### What this task involves:
Would you output the entries below only from the line containing "none -> pink pillow [452,302,559,337]" through the line containing "none -> picture [504,161,547,238]", exactly as they stand and with both ends included?

### Data for analysis:
BEGIN
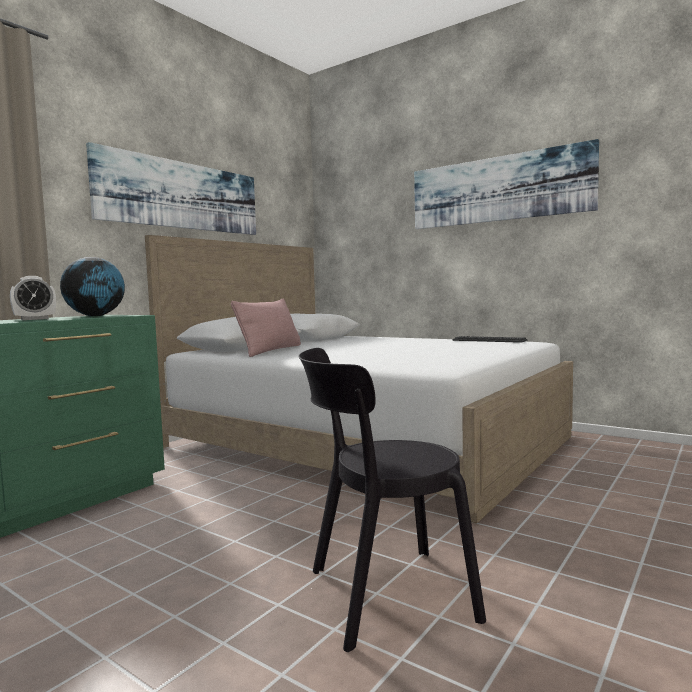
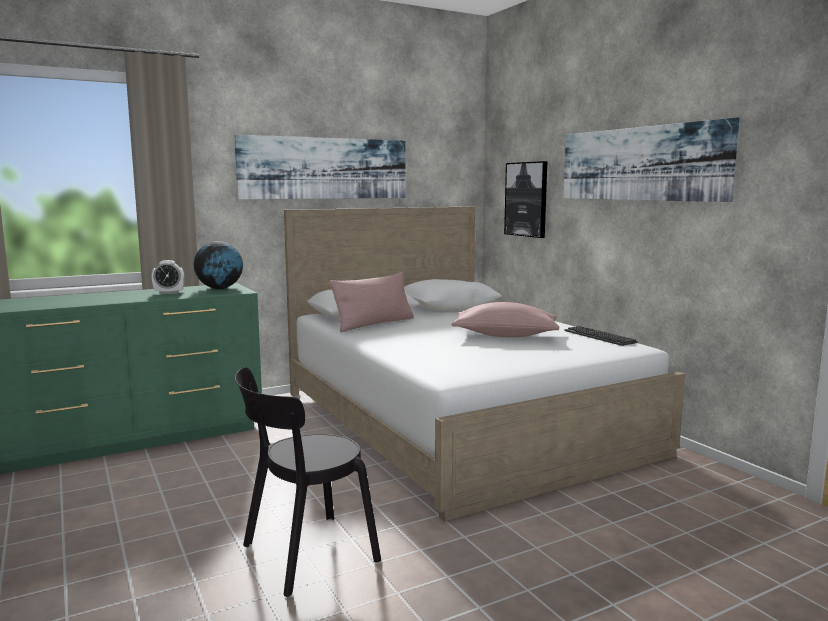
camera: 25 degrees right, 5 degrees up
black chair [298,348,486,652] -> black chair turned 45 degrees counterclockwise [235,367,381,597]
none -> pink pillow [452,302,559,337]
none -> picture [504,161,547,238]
END
BEGIN
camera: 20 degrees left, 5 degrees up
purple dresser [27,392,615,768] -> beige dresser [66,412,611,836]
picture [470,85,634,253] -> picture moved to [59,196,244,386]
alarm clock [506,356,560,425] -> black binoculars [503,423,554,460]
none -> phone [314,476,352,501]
END
### The completed task:
none -> pink pillow [452,302,559,337]
none -> picture [504,161,547,238]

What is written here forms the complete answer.